I learned the basics of Danish before going on a trip to Denmark and it honestly helped me learn Swedish SOOO much (esp. after I got over mixing up Danish and Swedish words). Also my knowledge of French has really helped me understand Swedish bc a lot of words are very similar (prob due to the Vikings interactions with the French). Ex: paraply -> parapluie


I'm no expert but I would guess that the French connection is more recent than the Vikings. Swedish high society was fascinated with French (the language and the culture) for a long time.
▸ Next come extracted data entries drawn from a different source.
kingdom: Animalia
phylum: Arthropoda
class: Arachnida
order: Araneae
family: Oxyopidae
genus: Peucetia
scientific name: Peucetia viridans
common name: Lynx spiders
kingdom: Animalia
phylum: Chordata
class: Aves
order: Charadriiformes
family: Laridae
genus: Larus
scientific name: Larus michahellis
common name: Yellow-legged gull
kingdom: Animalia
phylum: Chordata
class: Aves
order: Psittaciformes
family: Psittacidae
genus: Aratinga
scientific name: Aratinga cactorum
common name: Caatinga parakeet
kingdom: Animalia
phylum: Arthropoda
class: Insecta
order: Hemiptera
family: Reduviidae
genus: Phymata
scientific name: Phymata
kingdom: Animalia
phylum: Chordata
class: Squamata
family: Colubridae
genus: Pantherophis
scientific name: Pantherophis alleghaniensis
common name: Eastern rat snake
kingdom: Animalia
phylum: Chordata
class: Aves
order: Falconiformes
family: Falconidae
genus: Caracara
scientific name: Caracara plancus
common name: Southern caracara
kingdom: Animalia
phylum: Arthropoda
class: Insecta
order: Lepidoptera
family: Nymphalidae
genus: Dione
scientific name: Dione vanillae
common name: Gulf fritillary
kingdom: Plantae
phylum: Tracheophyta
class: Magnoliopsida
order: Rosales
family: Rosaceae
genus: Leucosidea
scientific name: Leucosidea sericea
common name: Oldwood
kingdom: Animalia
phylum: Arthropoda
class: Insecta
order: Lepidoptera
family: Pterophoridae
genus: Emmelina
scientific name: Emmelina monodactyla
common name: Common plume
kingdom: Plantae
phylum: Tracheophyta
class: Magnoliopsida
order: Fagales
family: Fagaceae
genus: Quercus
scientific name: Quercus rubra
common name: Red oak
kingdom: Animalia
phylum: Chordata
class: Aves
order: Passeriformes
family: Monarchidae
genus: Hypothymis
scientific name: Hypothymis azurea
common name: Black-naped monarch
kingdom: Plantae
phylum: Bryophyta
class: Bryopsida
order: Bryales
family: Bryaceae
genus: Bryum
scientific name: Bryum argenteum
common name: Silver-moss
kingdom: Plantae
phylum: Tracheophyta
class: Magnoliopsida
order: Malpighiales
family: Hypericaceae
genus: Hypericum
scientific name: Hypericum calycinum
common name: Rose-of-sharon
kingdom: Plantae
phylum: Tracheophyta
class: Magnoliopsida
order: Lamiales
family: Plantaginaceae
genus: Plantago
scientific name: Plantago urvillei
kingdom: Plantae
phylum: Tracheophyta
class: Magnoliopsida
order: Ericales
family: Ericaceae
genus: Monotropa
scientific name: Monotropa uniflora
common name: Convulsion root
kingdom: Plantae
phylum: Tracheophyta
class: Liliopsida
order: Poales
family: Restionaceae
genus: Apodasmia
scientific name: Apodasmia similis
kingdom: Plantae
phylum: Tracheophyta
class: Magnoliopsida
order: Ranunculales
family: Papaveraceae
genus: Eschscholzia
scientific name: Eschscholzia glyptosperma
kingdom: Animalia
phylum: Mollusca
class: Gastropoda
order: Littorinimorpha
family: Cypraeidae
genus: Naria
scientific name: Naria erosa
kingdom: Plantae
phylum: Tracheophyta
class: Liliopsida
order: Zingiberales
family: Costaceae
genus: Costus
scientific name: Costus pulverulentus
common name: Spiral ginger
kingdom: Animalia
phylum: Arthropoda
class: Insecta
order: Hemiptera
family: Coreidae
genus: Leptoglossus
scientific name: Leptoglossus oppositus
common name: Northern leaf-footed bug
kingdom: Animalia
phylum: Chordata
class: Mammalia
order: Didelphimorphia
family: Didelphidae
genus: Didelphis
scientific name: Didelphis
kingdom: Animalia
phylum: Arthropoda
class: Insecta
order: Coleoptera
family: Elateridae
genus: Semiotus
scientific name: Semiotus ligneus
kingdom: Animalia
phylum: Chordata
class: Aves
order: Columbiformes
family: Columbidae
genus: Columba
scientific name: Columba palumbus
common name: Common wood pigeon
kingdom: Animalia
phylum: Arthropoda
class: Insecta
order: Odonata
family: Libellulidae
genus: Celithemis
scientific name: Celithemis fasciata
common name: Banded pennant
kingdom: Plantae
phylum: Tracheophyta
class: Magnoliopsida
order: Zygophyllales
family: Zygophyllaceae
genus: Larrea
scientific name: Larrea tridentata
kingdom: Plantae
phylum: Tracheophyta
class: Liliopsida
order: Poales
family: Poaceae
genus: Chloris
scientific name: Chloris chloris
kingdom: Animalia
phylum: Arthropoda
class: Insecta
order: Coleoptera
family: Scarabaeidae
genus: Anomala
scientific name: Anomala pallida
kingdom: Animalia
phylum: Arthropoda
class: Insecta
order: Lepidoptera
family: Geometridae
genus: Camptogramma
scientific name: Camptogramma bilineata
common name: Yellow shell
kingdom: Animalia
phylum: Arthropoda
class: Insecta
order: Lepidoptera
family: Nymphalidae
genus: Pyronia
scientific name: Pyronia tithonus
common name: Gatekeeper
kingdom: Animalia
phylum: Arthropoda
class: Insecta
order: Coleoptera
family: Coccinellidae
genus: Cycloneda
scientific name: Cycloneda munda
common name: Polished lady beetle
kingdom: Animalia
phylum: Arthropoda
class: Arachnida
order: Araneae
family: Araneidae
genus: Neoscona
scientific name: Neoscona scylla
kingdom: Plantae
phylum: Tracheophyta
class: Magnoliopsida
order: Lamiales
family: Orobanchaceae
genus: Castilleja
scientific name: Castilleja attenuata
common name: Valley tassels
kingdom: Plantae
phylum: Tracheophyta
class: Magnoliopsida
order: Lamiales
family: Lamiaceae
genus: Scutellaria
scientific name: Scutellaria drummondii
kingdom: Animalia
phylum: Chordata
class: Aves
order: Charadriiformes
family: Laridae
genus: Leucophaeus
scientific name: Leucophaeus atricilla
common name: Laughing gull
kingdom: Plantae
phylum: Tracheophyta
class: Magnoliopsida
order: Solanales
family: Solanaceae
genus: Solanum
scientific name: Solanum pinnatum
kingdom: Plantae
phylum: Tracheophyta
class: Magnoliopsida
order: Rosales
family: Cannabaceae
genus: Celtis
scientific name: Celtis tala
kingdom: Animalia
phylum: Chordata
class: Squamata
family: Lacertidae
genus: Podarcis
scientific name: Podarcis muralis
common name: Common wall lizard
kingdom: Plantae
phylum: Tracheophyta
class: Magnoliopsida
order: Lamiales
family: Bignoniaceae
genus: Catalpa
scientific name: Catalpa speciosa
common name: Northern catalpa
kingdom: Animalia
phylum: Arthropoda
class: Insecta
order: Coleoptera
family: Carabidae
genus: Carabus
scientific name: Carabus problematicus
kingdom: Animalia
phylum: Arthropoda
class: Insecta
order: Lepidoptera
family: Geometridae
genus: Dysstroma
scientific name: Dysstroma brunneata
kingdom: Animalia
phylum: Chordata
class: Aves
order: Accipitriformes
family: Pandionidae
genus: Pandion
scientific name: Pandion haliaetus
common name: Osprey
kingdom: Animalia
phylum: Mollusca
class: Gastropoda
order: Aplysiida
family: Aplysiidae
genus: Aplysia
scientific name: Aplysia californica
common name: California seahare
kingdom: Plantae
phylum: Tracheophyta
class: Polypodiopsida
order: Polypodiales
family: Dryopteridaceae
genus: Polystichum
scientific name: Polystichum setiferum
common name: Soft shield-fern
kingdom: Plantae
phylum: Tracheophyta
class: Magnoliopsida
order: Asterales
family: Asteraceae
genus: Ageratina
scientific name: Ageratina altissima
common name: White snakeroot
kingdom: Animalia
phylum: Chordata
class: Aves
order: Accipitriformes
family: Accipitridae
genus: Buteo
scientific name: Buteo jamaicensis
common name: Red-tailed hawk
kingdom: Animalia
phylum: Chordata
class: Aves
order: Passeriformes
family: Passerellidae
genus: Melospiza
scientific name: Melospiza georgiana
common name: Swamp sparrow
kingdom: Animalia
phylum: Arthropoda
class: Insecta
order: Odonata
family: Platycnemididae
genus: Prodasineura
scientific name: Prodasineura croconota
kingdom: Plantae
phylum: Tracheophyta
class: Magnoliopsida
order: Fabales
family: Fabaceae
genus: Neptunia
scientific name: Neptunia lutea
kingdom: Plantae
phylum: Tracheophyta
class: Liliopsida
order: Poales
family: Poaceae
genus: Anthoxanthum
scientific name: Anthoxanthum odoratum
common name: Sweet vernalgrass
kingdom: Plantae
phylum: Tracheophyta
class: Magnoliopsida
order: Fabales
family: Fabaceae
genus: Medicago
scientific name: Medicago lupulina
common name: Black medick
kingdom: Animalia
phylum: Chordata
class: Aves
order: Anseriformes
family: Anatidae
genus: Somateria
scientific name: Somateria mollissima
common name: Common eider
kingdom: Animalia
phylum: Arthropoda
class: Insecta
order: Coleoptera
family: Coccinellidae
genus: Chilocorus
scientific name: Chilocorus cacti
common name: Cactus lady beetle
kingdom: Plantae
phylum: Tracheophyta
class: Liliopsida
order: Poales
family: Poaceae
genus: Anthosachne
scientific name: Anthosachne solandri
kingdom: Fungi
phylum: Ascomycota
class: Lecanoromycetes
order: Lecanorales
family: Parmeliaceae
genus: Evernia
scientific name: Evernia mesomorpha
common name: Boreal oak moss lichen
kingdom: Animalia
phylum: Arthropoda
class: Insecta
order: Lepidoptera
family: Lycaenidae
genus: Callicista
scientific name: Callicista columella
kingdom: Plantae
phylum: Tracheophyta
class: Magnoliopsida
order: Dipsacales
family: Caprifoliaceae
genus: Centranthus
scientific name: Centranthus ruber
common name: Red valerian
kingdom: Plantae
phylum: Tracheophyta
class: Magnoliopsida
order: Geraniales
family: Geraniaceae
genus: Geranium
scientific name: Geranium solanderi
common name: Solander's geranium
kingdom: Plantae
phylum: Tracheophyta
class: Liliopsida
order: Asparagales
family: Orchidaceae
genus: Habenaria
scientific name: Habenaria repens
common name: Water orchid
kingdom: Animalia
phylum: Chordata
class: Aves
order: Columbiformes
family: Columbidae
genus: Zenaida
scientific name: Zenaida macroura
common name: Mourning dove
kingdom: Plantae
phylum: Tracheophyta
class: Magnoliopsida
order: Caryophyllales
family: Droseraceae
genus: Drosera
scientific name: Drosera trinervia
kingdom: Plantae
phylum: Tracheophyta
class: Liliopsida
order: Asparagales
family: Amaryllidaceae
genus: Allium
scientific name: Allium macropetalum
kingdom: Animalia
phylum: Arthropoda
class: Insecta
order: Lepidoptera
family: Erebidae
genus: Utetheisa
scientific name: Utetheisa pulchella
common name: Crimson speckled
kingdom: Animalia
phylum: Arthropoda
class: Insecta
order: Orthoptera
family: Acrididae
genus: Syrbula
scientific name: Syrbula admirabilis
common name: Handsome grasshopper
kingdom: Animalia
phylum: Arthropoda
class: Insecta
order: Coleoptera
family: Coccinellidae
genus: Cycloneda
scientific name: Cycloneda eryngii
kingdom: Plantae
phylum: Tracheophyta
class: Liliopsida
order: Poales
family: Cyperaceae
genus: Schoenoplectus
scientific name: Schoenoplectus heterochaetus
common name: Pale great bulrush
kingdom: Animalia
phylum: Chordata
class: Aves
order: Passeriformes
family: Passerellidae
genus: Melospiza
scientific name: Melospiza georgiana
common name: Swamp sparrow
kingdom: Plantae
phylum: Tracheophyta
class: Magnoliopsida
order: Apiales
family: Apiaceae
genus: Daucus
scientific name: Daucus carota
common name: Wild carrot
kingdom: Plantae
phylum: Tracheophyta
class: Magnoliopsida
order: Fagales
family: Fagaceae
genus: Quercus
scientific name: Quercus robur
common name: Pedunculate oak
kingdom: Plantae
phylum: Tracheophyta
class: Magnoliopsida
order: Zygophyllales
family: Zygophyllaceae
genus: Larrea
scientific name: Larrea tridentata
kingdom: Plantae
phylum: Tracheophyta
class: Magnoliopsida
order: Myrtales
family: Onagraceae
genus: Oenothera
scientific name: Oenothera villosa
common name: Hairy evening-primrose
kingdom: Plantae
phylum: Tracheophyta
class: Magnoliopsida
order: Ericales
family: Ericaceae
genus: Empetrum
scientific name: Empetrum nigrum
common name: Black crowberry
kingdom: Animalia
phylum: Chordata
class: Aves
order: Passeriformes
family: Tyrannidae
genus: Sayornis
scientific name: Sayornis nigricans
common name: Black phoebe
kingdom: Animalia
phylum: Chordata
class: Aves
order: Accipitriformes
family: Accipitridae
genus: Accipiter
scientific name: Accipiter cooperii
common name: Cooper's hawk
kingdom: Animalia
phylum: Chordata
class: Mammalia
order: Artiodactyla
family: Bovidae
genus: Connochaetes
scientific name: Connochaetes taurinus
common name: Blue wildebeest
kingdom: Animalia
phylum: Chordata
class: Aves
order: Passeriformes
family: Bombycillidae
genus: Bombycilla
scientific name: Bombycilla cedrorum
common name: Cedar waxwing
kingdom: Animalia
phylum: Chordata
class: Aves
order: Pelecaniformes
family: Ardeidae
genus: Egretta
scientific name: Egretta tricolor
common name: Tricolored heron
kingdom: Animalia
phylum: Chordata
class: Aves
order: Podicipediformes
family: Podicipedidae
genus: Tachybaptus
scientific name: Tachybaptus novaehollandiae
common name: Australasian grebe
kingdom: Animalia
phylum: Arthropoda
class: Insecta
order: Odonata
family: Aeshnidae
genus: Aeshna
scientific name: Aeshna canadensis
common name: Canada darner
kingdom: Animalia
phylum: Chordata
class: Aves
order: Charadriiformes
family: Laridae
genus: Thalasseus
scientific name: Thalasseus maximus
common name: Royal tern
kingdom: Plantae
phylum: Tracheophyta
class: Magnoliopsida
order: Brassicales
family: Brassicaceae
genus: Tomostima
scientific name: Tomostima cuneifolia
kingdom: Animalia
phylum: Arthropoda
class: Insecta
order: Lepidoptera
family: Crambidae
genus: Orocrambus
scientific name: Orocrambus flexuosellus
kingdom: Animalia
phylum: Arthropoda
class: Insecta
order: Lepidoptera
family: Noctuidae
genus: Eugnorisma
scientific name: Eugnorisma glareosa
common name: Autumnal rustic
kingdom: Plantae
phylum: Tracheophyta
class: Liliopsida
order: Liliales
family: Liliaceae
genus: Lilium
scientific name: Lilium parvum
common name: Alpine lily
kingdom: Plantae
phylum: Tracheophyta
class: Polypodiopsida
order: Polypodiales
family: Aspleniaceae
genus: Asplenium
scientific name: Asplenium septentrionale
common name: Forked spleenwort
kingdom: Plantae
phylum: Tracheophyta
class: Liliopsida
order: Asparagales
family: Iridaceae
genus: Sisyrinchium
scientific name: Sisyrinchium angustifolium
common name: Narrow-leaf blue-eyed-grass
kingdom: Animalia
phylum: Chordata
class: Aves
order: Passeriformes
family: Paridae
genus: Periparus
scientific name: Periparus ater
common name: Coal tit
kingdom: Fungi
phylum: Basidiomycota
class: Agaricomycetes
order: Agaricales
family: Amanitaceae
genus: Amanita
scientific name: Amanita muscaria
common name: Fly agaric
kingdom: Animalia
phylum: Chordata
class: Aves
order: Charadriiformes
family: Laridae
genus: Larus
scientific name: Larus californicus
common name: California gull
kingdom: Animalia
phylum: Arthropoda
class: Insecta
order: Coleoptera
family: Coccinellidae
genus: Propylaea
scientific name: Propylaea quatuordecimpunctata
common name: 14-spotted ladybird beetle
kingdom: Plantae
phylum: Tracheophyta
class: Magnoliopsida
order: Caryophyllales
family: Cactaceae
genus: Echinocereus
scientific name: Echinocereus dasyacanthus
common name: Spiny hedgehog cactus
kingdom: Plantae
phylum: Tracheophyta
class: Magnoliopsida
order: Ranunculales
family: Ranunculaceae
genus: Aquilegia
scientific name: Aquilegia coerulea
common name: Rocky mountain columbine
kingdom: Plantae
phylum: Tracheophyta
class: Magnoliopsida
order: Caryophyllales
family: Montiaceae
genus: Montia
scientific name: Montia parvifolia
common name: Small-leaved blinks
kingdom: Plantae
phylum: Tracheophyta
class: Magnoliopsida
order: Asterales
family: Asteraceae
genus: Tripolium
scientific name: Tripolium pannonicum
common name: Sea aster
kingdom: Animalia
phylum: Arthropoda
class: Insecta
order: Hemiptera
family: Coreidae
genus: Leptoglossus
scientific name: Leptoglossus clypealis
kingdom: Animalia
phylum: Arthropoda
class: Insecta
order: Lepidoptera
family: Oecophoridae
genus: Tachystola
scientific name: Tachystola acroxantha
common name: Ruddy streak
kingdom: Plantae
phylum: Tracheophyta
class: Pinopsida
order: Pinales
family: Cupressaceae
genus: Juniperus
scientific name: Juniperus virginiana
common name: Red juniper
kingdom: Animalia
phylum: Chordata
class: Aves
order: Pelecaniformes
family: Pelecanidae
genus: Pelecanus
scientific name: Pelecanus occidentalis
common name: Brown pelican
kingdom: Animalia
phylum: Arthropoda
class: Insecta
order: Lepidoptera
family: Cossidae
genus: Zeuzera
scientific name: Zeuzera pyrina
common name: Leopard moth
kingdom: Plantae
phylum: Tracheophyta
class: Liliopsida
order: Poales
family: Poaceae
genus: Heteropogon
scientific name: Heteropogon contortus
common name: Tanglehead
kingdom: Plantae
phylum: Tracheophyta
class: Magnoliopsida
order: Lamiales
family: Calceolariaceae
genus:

Descartes was invited to Sweden in the 17th century and actually ended up dying there.


Is there a more literal translation of fortfarande?

Like how garderob would literally be something like "keep-robes", but it really means closet


att fortfara is an old verb that means to continue (nowadays we say fortsätta instead). att fara means to travel but can sometimes have a much more general meaning in composite words, compare how go is sometimes used in a lot of senses in English; fort comes from an old word with the meaning forward, same as in English go forth; so fortfarande is composed like forth-going, except it has a different meaning.


Brilliant answer. This kind of stuff is fascinating to me. Tack Arnauti!


In case you're still interessted: I see you're learning German as well: Fortwärhend is a pretty accurate translation fo fortarande. It comes from fort and währen. Währen can be translated as "last" or "go on". If you want to say "please continue" in German, you'd say "fahr fort".


Fortfahrend would be the direct literal translation.


Thank you , this is actually really helpful (as a native German speaker).


Thank you, I think it's fascinating too.


This is why I love languages!


Or perhaps 'forth-faring' may help to remember this word


I see, in the "fara" part, a latin contamination with the verb "fero"="carry", in a sort of carry-forward.


Only in Minnesota

  • 2210

I Elfdal finns det vikingar.


Finns duolingo för älfdalskan ?


Hehe, no. There are only some 2000 speakers or so in all. I don't think it'll ever feature on Duolingo. Would have been lovely, though!


Sorry to bother but what is "älfdalskan". I did not find it on google


Älvdalska is called Elfdalian in English: it's a North Germanic language spoken in the north-west parts of the county Dalarna, namely Älvdalen municipality. It's obviously close to Swedish, but not enough to make the languages mutually intelligible.


Well if you can't find any in Sverige, there's plenty in Middlesbrough.